* _What is needed_
Reproduce the data below line for line, without changing a single character.

* _Materials provided_
>>>

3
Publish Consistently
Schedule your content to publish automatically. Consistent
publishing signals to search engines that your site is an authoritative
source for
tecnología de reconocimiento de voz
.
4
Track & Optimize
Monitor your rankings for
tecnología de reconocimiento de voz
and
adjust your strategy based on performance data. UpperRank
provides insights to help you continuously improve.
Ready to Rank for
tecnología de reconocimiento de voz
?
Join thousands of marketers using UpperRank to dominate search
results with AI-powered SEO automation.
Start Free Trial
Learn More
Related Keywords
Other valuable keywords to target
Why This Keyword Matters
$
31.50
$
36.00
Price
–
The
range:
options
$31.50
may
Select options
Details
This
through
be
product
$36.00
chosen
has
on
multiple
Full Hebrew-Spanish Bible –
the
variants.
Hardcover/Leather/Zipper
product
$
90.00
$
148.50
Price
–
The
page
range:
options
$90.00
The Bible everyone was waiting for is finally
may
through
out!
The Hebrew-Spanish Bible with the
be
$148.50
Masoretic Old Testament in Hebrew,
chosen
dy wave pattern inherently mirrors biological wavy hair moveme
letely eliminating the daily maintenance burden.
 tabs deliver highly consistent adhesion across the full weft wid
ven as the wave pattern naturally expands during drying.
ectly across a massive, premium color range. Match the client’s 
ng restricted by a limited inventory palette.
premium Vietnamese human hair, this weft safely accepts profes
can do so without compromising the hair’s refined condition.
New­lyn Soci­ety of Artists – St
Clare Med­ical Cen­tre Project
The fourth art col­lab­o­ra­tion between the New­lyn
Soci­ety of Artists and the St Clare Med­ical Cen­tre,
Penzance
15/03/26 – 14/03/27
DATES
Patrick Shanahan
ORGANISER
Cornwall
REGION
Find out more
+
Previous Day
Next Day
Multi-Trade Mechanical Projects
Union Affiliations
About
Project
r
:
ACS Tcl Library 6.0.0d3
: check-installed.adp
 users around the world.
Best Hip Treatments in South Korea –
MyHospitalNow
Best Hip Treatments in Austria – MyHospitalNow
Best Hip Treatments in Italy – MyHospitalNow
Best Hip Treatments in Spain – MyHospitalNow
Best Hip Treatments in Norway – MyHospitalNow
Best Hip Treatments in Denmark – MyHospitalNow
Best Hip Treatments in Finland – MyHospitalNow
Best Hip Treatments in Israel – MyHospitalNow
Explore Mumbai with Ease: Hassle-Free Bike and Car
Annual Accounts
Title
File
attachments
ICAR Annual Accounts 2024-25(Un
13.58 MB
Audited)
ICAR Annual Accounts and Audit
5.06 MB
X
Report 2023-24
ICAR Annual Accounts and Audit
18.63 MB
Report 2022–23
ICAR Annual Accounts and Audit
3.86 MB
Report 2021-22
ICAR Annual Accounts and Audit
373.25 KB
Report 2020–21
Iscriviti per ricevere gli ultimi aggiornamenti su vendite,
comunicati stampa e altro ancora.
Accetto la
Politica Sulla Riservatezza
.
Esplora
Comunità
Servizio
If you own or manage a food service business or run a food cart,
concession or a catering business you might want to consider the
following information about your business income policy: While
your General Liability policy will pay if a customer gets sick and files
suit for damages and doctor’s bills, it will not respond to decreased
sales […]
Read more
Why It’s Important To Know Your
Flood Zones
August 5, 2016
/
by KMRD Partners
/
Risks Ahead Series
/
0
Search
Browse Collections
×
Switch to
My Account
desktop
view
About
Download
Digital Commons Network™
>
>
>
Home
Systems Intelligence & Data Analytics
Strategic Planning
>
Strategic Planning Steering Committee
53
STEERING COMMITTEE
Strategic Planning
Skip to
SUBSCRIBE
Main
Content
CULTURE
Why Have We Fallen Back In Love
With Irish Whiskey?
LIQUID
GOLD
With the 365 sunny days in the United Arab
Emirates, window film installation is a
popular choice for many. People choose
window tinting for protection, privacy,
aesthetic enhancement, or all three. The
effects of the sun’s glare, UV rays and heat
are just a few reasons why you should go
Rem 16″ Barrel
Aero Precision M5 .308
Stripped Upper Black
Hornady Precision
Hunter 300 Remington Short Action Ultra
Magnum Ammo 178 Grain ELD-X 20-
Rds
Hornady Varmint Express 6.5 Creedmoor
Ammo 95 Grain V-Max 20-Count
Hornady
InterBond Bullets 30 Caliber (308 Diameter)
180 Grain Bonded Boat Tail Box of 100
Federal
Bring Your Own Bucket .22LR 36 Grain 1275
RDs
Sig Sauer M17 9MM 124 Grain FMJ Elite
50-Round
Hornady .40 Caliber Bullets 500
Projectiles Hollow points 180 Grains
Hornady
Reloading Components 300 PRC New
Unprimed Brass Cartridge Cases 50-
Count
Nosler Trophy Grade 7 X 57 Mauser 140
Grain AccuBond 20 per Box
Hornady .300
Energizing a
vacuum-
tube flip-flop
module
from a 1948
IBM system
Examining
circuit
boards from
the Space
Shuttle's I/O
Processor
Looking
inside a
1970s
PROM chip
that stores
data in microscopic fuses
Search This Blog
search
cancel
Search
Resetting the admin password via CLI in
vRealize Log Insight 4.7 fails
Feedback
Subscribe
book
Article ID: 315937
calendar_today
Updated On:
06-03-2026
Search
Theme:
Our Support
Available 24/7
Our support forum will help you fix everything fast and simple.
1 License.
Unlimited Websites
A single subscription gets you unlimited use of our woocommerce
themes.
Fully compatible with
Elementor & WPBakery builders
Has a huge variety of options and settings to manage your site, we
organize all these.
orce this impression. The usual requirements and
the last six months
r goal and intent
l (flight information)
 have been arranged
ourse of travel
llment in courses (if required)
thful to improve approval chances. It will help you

<<<

* _The answer_
3
Publish Consistently
Schedule your content to publish automatically. Consistent
publishing signals to search engines that your site is an authoritative
source for
tecnología de reconocimiento de voz
.
4
Track & Optimize
Monitor your rankings for
tecnología de reconocimiento de voz
and
adjust your strategy based on performance data. UpperRank
provides insights to help you continuously improve.
Ready to Rank for
tecnología de reconocimiento de voz
?
Join thousands of marketers using UpperRank to dominate search
results with AI-powered SEO automation.
Start Free Trial
Learn More
Related Keywords
Other valuable keywords to target
Why This Keyword Matters
$
31.50
$
36.00
Price
–
The
range:
options
$31.50
may
Select options
Details
This
through
be
product
$36.00
chosen
has
on
multiple
Full Hebrew-Spanish Bible –
the
variants.
Hardcover/Leather/Zipper
product
$
90.00
$
148.50
Price
–
The
page
range:
options
$90.00
The Bible everyone was waiting for is finally
may
through
out!
The Hebrew-Spanish Bible with the
be
$148.50
Masoretic Old Testament in Hebrew,
chosen
dy wave pattern inherently mirrors biological wavy hair moveme
letely eliminating the daily maintenance burden.
 tabs deliver highly consistent adhesion across the full weft wid
ven as the wave pattern naturally expands during drying.
ectly across a massive, premium color range. Match the client’s 
ng restricted by a limited inventory palette.
premium Vietnamese human hair, this weft safely accepts profes
can do so without compromising the hair’s refined condition.
New­lyn Soci­ety of Artists – St
Clare Med­ical Cen­tre Project
The fourth art col­lab­o­ra­tion between the New­lyn
Soci­ety of Artists and the St Clare Med­ical Cen­tre,
Penzance
15/03/26 – 14/03/27
DATES
Patrick Shanahan
ORGANISER
Cornwall
REGION
Find out more
+
Previous Day
Next Day
Multi-Trade Mechanical Projects
Union Affiliations
About
Project
r
:
ACS Tcl Library 6.0.0d3
: check-installed.adp
 users around the world.
Best Hip Treatments in South Korea –
MyHospitalNow
Best Hip Treatments in Austria – MyHospitalNow
Best Hip Treatments in Italy – MyHospitalNow
Best Hip Treatments in Spain – MyHospitalNow
Best Hip Treatments in Norway – MyHospitalNow
Best Hip Treatments in Denmark – MyHospitalNow
Best Hip Treatments in Finland – MyHospitalNow
Best Hip Treatments in Israel – MyHospitalNow
Explore Mumbai with Ease: Hassle-Free Bike and Car
Annual Accounts
Title
File
attachments
ICAR Annual Accounts 2024-25(Un
13.58 MB
Audited)
ICAR Annual Accounts and Audit
5.06 MB
X
Report 2023-24
ICAR Annual Accounts and Audit
18.63 MB
Report 2022–23
ICAR Annual Accounts and Audit
3.86 MB
Report 2021-22
ICAR Annual Accounts and Audit
373.25 KB
Report 2020–21
Iscriviti per ricevere gli ultimi aggiornamenti su vendite,
comunicati stampa e altro ancora.
Accetto la
Politica Sulla Riservatezza
.
Esplora
Comunità
Servizio
If you own or manage a food service business or run a food cart,
concession or a catering business you might want to consider the
following information about your business income policy: While
your General Liability policy will pay if a customer gets sick and files
suit for damages and doctor’s bills, it will not respond to decreased
sales […]
Read more
Why It’s Important To Know Your
Flood Zones
August 5, 2016
/
by KMRD Partners
/
Risks Ahead Series
/
0
Search
Browse Collections
×
Switch to
My Account
desktop
view
About
Download
Digital Commons Network™
>
>
>
Home
Systems Intelligence & Data Analytics
Strategic Planning
>
Strategic Planning Steering Committee
53
STEERING COMMITTEE
Strategic Planning
Skip to
SUBSCRIBE
Main
Content
CULTURE
Why Have We Fallen Back In Love
With Irish Whiskey?
LIQUID
GOLD
With the 365 sunny days in the United Arab
Emirates, window film installation is a
popular choice for many. People choose
window tinting for protection, privacy,
aesthetic enhancement, or all three. The
effects of the sun’s glare, UV rays and heat
are just a few reasons why you should go
Rem 16″ Barrel
Aero Precision M5 .308
Stripped Upper Black
Hornady Precision
Hunter 300 Remington Short Action Ultra
Magnum Ammo 178 Grain ELD-X 20-
Rds
Hornady Varmint Express 6.5 Creedmoor
Ammo 95 Grain V-Max 20-Count
Hornady
InterBond Bullets 30 Caliber (308 Diameter)
180 Grain Bonded Boat Tail Box of 100
Federal
Bring Your Own Bucket .22LR 36 Grain 1275
RDs
Sig Sauer M17 9MM 124 Grain FMJ Elite
50-Round
Hornady .40 Caliber Bullets 500
Projectiles Hollow points 180 Grains
Hornady
Reloading Components 300 PRC New
Unprimed Brass Cartridge Cases 50-
Count
Nosler Trophy Grade 7 X 57 Mauser 140
Grain AccuBond 20 per Box
Hornady .300
Energizing a
vacuum-
tube flip-flop
module
from a 1948
IBM system
Examining
circuit
boards from
the Space
Shuttle's I/O
Processor
Looking
inside a
1970s
PROM chip
that stores
data in microscopic fuses
Search This Blog
search
cancel
Search
Resetting the admin password via CLI in
vRealize Log Insight 4.7 fails
Feedback
Subscribe
book
Article ID: 315937
calendar_today
Updated On:
06-03-2026
Search
Theme:
Our Support
Available 24/7
Our support forum will help you fix everything fast and simple.
1 License.
Unlimited Websites
A single subscription gets you unlimited use of our woocommerce
themes.
Fully compatible with
Elementor & WPBakery builders
Has a huge variety of options and settings to manage your site, we
organize all these.
orce this impression. The usual requirements and
the last six months
r goal and intent
l (flight information)
 have been arranged
ourse of travel
llment in courses (if required)
thful to improve approval chances. It will help you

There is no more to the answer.